Aunque no suene como la receta ideal para levantar una empresa desde cero, Bill Gates tiene muy claro que uno de esos hábitos fue providencial para su éxito. Entre procrastinar y jugar póker en Harvard, descubrió una habilidad inesperada que resultó clave para construir el imperio de Microsoft.

Bill Gates: póker, procrastinación y la lección que marcó el nacimiento de Microsoft
Que la vida de Bill Gates podría inspirar una película no es ningún secreto. Pero, más allá de su historia personal, sus logros y experiencias ofrecen valiosas lecciones. Especialmente interesante es entender cómo llevó Microsoft de la nada al dominio global, impulsado por una visión adelantada a su tiempo. Hoy, décadas después, Windows sigue siendo el sistema operativo líder en escritorio.
El inicio de Microsoft: dudas, juventud y travesuras
El camino hacia la gloria no fue sencillo. En sus primeros pasos, Gates y su equipo estaban llenos de incertidumbre. Tanto, que Bill era reacio a contratar nuevo personal en los inicios. Para él, sus experiencias de infancia, adolescencia y juventud fueron decisivas en las decisiones empresariales que tomaría.
Aunque hoy lo vemos como un empresario sabio, su juventud estuvo marcada por travesuras y curiosidad: desde programar sus clases para estar cerca de compañeras, hasta dejar tareas para el último momento.

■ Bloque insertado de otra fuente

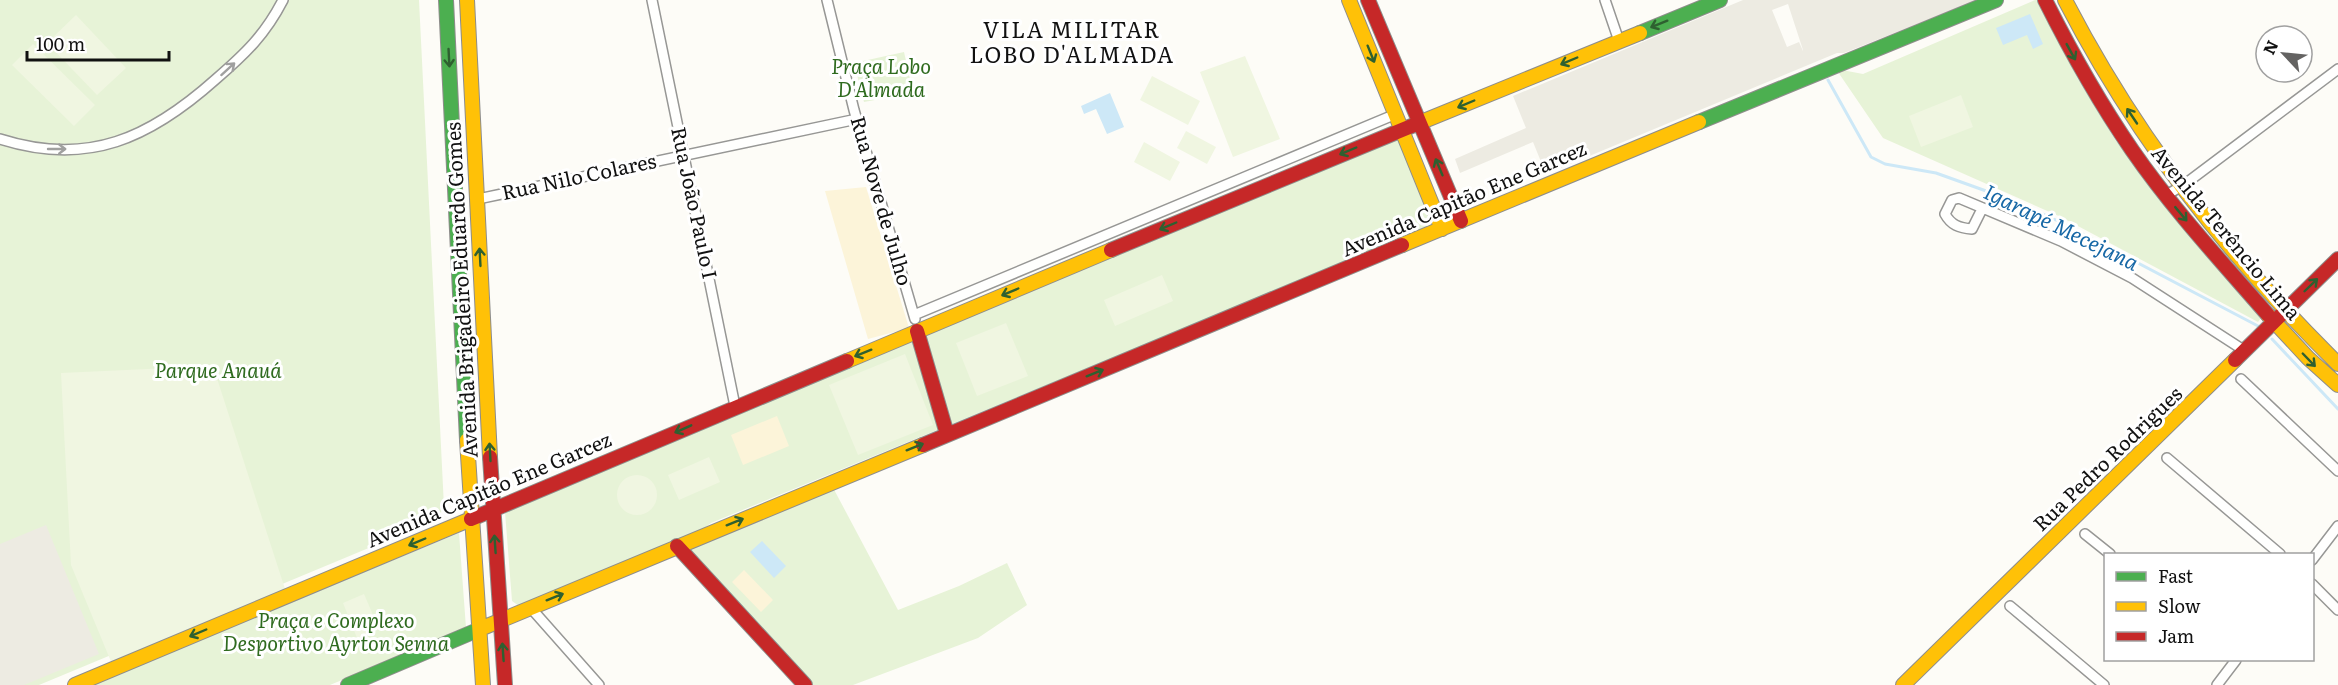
<svg xmlns="http://www.w3.org/2000/svg" width="2338" height="685" font-family="Literata,serif">
<style>
.green{fill:#e7f3d7}
.sand{fill:#fcf4d9}
.pitch{fill:#f0f6e1}
.plaza{fill:#edebe2;fill-rule:evenodd}
.water{fill:#cde8f7}
.lines{fill:none;stroke-linecap:round;stroke-linejoin:round}
.stream{stroke:#cde8f7;stroke-width:3}
.street-casing{stroke:#979795;stroke-width:12}
.fast-casing{stroke:#8e8d8b;stroke-width:16}
.slow-casing{stroke:#8e8d8b;stroke-width:16}
.jam-casing{stroke:#8e8d8b;stroke-width:16}
.street{stroke:#fffffe;stroke-width:9}
.fast{stroke:#4caf50;stroke-width:14}
.slow{stroke:#ffc107;stroke-width:14}
.jam{stroke:#c62828;stroke-width:14}
.oneway{stroke:#2e6030}
.oneway2{stroke:#a0a09f}
.labels{text-anchor:middle;stroke-width:6;stroke-linejoin:round;paint-order:stroke}
.park-label{font-size:20px;font-style:italic;fill:#2f6b1f;stroke:#fff}
.street-label{font-size:20px;fill:#111;stroke:#fff}
.water-label{font-size:21px;font-style:italic;fill:#1768a6;stroke:#fff}
.quarter-label{font-size:22px;letter-spacing:1.5px;fill:#111;stroke:#fff}
</style>
<rect width="100%" height="100%" fill="#fdfcf7"/>
<path class="green" d="M0,0H419L444,507L436,520L39,685H0Z
M2035,0H2037L2078,79L2116,141L2261,318L2258,322L2061,217L1883,138L1838,72L1842,70L1863,74Z
M904,52L913,93L864,102L854,63Z
M1402,129L1442,229L1195,324L711,523L703,529L519,606L512,601L505,512Z
M830,482L898,610L959,586L1007,563L1027,605L978,638L853,685H805L677,546Z
M459,533L466,628L330,685H90Z"/>
<path class="sand" d="M866,187L909,328L868,339L825,191Z
M777,416L789,446L743,465L731,435Z
M744,570L773,600L761,612L732,582Z"/>
<path class="pitch" d="M76,15L126,68L97,95L47,43Z
M33,44L95,105L74,126L12,65Z
M1245,56L1280,139L1233,157L1200,72Z
M1152,76L1200,101L1188,125L1140,100Z
M1961,95L1973,127L1921,147L1909,116Z
M1186,131L1216,147L1207,164L1177,148Z
M1144,142L1180,162L1170,181L1134,162Z
M1162,275L1173,301L1115,326L1104,300Z
M1006,323L1028,376L977,396L956,343Z
M905,354L933,425L858,455L829,385Z
M213,366L285,589L112,664L71,565L61,373Z
M709,457L720,482L679,500L668,475Z
M617 495a20 20 0 1 1 40 0a20 20 0 1 1-40 0Z
M364,594L379,629L357,638L343,603Z"/>
<path class="plaza" d="M1743,0H1977L1844,53H1837L1546,174L1533,142L1460,173L1455,159L1526,128L1513,96ZM1788,4L1803,50V51L1799,42L1787,47L1772,10Z
M46,525L99,654L24,685H0V544Z"/>
<path class="water" d="M2030,14L2043,44L2033,49L2027,35L2003,45L1996,28Z
M1110,93L1124,127L1107,134L1096,109L1084,114L1081,106Z
M762,541L786,566L774,578L750,552Z"/>
<g class="lines">
<path class="stream" d="M1828,80L1871,157L1885,164L1936,173L2014,201L2056,220L2258,326
M2272,339L2338,409"/>
<g class="street-casing">
<path id="street" d="M652,0L735,406
M827,0L854,110L915,319
M1605,0L1619,41
M0,139C88,167 150,138 216,79C245,54 265,35 283,0
M2165,196L2185,184L2338,69
M478,199L857,119
M1982,209L1972,229C1959,228 1951,225 1945,214L1952,200L1959,198L2061,241L2132,278L2245,351
M914,315L1396,114
M2241,379L2338,471
M2167,458L2280,554
M2085,534L2110,554
M2312,560L2338,526
M2312,584L2338,610
M2010,606L2104,685
M530,607L599,685
M2217,685L2236,660"/>
</g>
<g class="fast-casing">
<path id="fast" d="M446,0L467,440
M1640,33L1720,0
M1699,122L1996,0
M348,685L480,629"/>
</g>
<g class="slow-casing">
<path id="slow" d="M467,0L490,457
M1349,0L1442,229
M2065,0C2135,136 2229,257 2338,364
M1414,125L1640,33
M1402,245L1699,122
M2268,315L2308,358L2338,385
M847,361L1111,250
M467,440L483,685
M480,629L923,445
M75,685L471,519
M1903,685L2235,360"/>
</g>
<g class="jam-casing">
<path id="jam" d="M1368,0L1461,221
M2045,0C2071,52 2099,102 2132,150C2172,208 2221,261 2268,315
M1111,250L1414,125
M917,331L947,434
M2235,360L2338,259
M923,445L1402,245
M490,457L505,685
M471,519L847,361
M677,546L805,685"/>
</g>
<use href="#street" class="street"/>
<use href="#fast" class="fast"/>
<use href="#slow" class="slow"/>
<use href="#jam" class="jam"/>
</g>
<defs><path id="oneway-shaft" d="M-6 0H5M1.5-3L5.5 0L1.5 3" fill="none" stroke-width="1.6" stroke-linecap="round" stroke-linejoin="round" transform="scale(1.5)"/></defs>
<g class="oneway">
<use href="#oneway-shaft" transform="translate(1659 24) rotate(158)"/>
<use href="#oneway-shaft" transform="translate(2071 52) rotate(61)"/>
<use href="#oneway-shaft" transform="translate(1371 54) rotate(68)"/>
<use href="#oneway-shaft" transform="translate(449 58) rotate(87)"/>
<use href="#oneway-shaft" transform="translate(1569 61) rotate(157)"/>
<use href="#oneway-shaft" transform="translate(1466 104) rotate(157)"/>
<use href="#oneway-shaft" transform="translate(2132 116) rotate(-124)"/>
<use href="#oneway-shaft" transform="translate(1348 151) rotate(157)"/>
<use href="#oneway-shaft" transform="translate(1439 167) rotate(-113)"/>
<use href="#oneway-shaft" transform="translate(2181 214) rotate(50)"/>
<use href="#oneway-shaft" transform="translate(1168 226) rotate(157)"/>
<use href="#oneway-shaft" transform="translate(480 257) rotate(-93)"/>
<use href="#oneway-shaft" transform="translate(2311 285) rotate(-44)"/>
<use href="#oneway-shaft" transform="translate(1010 292) rotate(157)"/>
<use href="#oneway-shaft" transform="translate(863 353) rotate(158)"/>
<use href="#oneway-shaft" transform="translate(2309 360) rotate(46)"/>
<use href="#oneway-shaft" transform="translate(1095 373) rotate(-22)"/>
<use href="#oneway-shaft" transform="translate(683 429) rotate(156)"/>
<use href="#oneway-shaft" transform="translate(915 447) rotate(-22)"/>
<use href="#oneway-shaft" transform="translate(490 452) rotate(-93)"/>
<use href="#oneway-shaft" transform="translate(735 522) rotate(-22)"/>
<use href="#oneway-shaft" transform="translate(417 542) rotate(157)"/>
<use href="#oneway-shaft" transform="translate(495 544) rotate(-94)"/>
<use href="#oneway-shaft" transform="translate(555 597) rotate(-22)"/>
<use href="#oneway-shaft" transform="translate(198 633) rotate(157)"/>
<use href="#oneway-shaft" transform="translate(503 652) rotate(-94)"/>
</g>
<g class="oneway2">
<use href="#oneway-shaft" transform="translate(228 69) rotate(-42)"/>
<use href="#oneway-shaft" transform="translate(57 149)"/>
</g>
<g class="labels">
<g class="park-label">
<text x="881" y="74">Praça Lobo<tspan x="881" dy="23">D'Almada</tspan></text>
<text x="218" y="378">Parque Anauá</text>
<text x="336" y="628">Praça e Complexo<tspan x="336" dy="23">Desportivo Ayrton Senna</tspan></text>
</g>
<g class="street-label">
<text transform="translate(579 177) rotate(-12)" y="7">Rua Nilo Colares</text>
<text transform="translate(1464 199) rotate(-23)" y="7">Avenida Capitão Ene Garcez</text>
<text transform="translate(881 201) rotate(74)" y="7">Rua Nove de Julho</text>
<text transform="translate(694 203) rotate(78)" y="7">Rua João Paulo I</text>
<text transform="translate(2226 233) rotate(50)" y="7">Avenida Terêncio Lima</text>
<text transform="translate(462 290) rotate(-93)" y="7">Avenida Brigadeiro Eduardo Gomes</text>
<text transform="translate(2108 459) rotate(-44)" y="7">Rua Pedro Rodrigues</text>
<text transform="translate(489 490) rotate(-23)" y="7">Avenida Capitão Ene Garcez</text>
</g>
<g class="water-label">
<text transform="translate(2061 228) rotate(26)" y="7">Igarapé Mecejana</text>
</g>
<g class="quarter-label">
<text x="1072" y="38">VILA MILITAR<tspan x="1072" dy="25">LOBO D'ALMADA</tspan></text>
</g>
</g>
<rect x="2104" y="553" width="210" height="108" fill="#ffffff" stroke="#a0a0a0" stroke-width="1.5"/>
<rect x="2116" y="572" width="30" height="9" fill="#4caf50" stroke="#a0a0a0" stroke-width="1.5"/>
<text x="2158" y="583" font-size="18" fill="#111111">Fast</text>
<rect x="2116" y="602" width="30" height="9" fill="#ffc107" stroke="#a0a0a0" stroke-width="1.5"/>
<text x="2158" y="613" font-size="18" fill="#111111">Slow</text>
<rect x="2116" y="632" width="30" height="9" fill="#c62828" stroke="#a0a0a0" stroke-width="1.5"/>
<text x="2158" y="643" font-size="18" fill="#111111">Jam</text>
<g transform="translate(2284 54) rotate(296)"><circle r="28" fill="#ffffff" stroke="#a0a0a0" stroke-width="1.5"/>
<path d="M0-4.5L10 22L0 15L-10 22Z" fill="#646362"/>
<text y="-9" font-size="16" font-weight="bold" text-anchor="middle" fill="#111111">N</text>
</g>
<path d="M27 51v9h142v-9" fill="none" stroke="#111111" stroke-width="3"/>
<text x="36" y="51" font-size="18" fill="#111111" stroke="#ffffff" stroke-width="4.5" paint-order="stroke">100 m</text>
</svg>
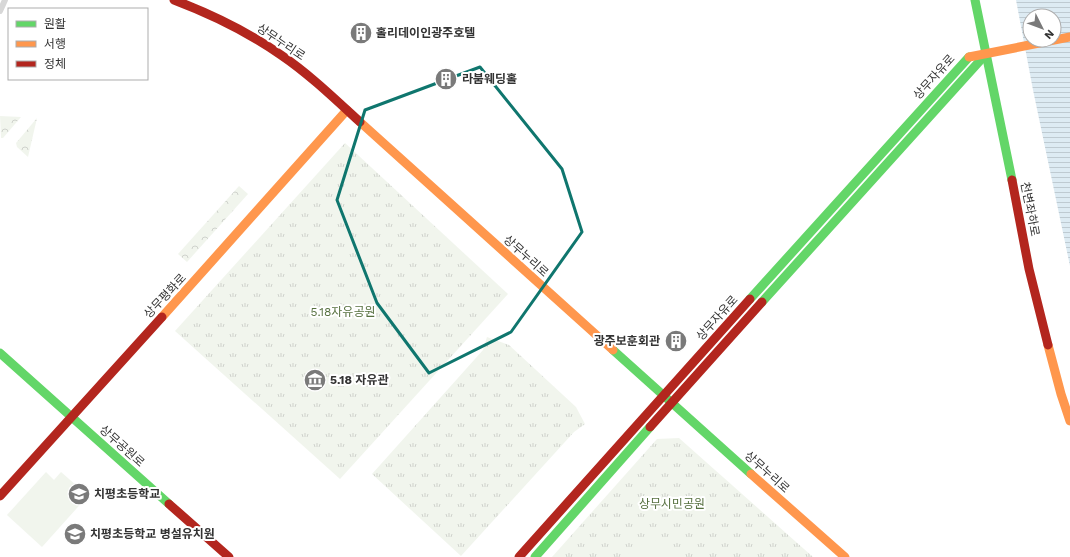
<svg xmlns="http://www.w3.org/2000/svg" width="1070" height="557" viewBox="0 0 1070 557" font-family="'Work Sans','Noto Sans KR',sans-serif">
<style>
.grass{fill:url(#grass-tufts)}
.forest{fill:url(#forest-crowns)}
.pitch{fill:#f1f5ed}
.water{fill:url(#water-rules);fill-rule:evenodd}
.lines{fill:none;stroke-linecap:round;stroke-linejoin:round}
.street{stroke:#d7d7d7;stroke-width:6}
.fast{stroke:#63d668;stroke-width:9}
.slow{stroke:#ff974d;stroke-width:9}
.jam{stroke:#b3261e;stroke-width:9}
.marked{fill:none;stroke:#0f766e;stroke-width:3;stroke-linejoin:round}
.labels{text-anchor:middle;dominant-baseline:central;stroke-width:4;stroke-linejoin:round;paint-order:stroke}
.poi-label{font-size:12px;font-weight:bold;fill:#333;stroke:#fff;text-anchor:start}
.street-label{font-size:12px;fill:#333;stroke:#fff}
.park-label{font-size:12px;fill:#56703f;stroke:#fff}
</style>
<defs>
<pattern id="grass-tufts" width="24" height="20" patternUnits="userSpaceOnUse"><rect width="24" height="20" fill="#f1f5ed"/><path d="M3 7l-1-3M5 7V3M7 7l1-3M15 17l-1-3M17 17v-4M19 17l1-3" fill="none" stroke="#cfd2cc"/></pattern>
<pattern id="forest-crowns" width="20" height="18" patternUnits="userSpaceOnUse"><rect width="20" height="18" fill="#f1f5ed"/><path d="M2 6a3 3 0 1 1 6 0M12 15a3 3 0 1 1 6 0" fill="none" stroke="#cfd2cc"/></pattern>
<pattern id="water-rules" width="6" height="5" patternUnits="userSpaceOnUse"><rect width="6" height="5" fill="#ddebf3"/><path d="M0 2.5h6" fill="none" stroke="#becad1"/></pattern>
</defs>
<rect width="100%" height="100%" fill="#fff"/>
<!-- grass -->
<g class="grass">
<polygon points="345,143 508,294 340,479 175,331"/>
<polygon points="487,337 509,345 576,407 585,424 574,432 461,556 372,474 483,350"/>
<polygon points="679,438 813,557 552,557 657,439"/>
</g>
<!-- forest -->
<g class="forest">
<polygon points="0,116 21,117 3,138 1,138"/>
<polygon points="37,118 28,157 17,147 16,143"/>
<polygon points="239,186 248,194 187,262 178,254"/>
</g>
<!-- pitch -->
<g class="pitch">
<polygon points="46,472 54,480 61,472 85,493 84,496 85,499 42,547 7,515"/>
<path d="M658,540C671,542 676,549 685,557H625C634,546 644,542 658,540Z"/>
</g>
<!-- water -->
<path class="water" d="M1016,0H1070V266L1033,90ZM1030,16H1054V40H1030Z"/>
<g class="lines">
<!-- street -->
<polyline class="street" points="0,11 5,0"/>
<!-- fast -->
<g class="fast">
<polyline points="975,0 1012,180"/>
<polyline points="750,299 969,57"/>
<polyline points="762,302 986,54"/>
<polyline points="613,350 751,474"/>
<polyline points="0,353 169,504"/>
<polyline points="535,557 650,427"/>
</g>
<!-- slow -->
<g class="slow">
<polyline points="969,57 1070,37"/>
<polyline points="360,122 613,350"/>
<polyline points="162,317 347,110"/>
<polyline points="1048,345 1061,394 1070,421"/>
<polyline points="751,474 845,557"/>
</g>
<!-- jam -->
<g class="jam">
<path d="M174,0C211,14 248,32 281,55C309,74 335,99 360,122"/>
<polyline points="1012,180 1029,269 1048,345"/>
<polyline points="650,427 762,302"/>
<polyline points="0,496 162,317"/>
<polyline points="169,504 229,557"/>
<polyline points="519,557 750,299"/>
</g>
</g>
<!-- marked area -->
<path class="marked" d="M480,67L562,169L582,232L511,332L429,373L377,303L337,200L365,110Z"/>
<!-- icons -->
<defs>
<g id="building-disc" transform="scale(1.15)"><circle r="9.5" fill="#7a7a7a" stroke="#fff"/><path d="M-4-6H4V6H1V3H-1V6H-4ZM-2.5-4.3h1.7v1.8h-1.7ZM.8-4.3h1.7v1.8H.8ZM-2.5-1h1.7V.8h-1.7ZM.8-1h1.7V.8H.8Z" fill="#fff"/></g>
<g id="museum-disc" transform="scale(1.15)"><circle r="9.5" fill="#7a7a7a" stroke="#fff"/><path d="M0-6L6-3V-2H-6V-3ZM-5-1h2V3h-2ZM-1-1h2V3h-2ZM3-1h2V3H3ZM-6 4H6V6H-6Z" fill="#fff"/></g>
<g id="school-disc" transform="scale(1.15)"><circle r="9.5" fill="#7a7a7a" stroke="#fff"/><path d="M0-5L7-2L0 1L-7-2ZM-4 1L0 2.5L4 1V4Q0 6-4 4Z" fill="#fff"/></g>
</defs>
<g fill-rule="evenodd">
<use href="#building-disc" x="361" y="33"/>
<use href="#building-disc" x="446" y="79"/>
<use href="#building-disc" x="676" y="341"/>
<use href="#museum-disc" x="315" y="380"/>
<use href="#school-disc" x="79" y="494"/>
<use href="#school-disc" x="75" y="534"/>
</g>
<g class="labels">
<!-- poi labels -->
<g class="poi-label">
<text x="376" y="33">홀리데이인광주호텔</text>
<text x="462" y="79">라붐웨딩홀</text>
<text x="660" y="341" text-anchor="end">광주보훈회관</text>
<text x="330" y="380">5.18 자유관</text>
<text x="94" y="494">치평초등학교</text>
<text x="90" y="534">치평초등학교 병설유치원</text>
</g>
<!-- street labels -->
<g class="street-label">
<text transform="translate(281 42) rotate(34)">상무누리로</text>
<text transform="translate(934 77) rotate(-48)">상무자유로</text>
<text transform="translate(1030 209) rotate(79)">천변좌하로</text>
<text transform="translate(526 256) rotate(42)">상무누리로</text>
<text transform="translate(165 296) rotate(-47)">상무평화로</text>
<text transform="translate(717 318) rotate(-48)">상무자유로</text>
<text transform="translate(122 446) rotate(42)">상무공원로</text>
<text transform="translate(767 472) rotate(42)">상무누리로</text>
</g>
<!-- park labels -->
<g class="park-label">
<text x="343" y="312">5.18자유공원</text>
<text x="672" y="504">상무시민공원</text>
</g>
</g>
<!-- legend -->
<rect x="8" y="8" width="140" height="72" fill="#ffffff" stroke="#adadad"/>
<rect x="16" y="21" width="20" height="6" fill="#63d668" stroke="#adadad"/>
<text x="44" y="28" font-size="12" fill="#333333">원활</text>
<rect x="16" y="41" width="20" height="6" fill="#ff974d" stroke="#adadad"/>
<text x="44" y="48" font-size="12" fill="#333333">서행</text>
<rect x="16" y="61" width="20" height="6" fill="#b3261e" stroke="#adadad"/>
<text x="44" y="68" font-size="12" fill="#333333">정체</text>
<!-- north arrow -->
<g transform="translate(1042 28) rotate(132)"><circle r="19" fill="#ffffff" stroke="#adadad"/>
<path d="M0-3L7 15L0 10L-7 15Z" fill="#7a7a7a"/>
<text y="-6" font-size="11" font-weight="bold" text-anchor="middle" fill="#333333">N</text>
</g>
</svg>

Los dos juegos favoritos de Gates en Harvard
En Harvard, no todo era estudio. En su libro Camino al futuro (1995), Gates admite que seguía la “ley del mínimo esfuerzo”: procrastinar se convirtió en un reto personal, intentando sacar la mejor calificación invirtiendo el menor tiempo posible. Entre esos ratos libres, el póker era su gran pasión.
Entre sesiones de estudio a contrarreloj y partidas intensas de póker, nació la idea de Microsoft junto a Paul Allen. Gates descarta que procrastinar y jugar al póker fueran hábitos ideales para emprender… pero reconoce que ambos le dejaron lecciones importantes.
Dejar atrás la procrastinación
Durante sus primeras experiencias con empresas japonesas, Gates aprendió una dura lección sobre la puntualidad y la disciplina. En Japón, cualquier retraso implicaba que enviaran a alguien a “vigilar” el trabajo: una figura que, aunque no ayudara directamente, supervisaba incansablemente para garantizar resultados. Ese aprendizaje hizo que Gates abandonara la procrastinación.
El póker como escuela de estrategia
Sin embargo, el póker sí resultó decisivo. Gates compara el juego con los negocios: reunir fragmentos de información, interpretar patrones de apuestas, identificar faroles y construir una estrategia sólida. Estas habilidades, aprendidas en la mesa de juego, fueron trasladadas al mundo empresarial.
Para Gates, la estrategia aprendida en el póker fue útil, mientras que posponer tareas no le aportó nada. Hoy, su historia sigue siendo ejemplo de que incluso los hábitos más inesperados pueden convertirse en lecciones clave para alcanzar el éxito.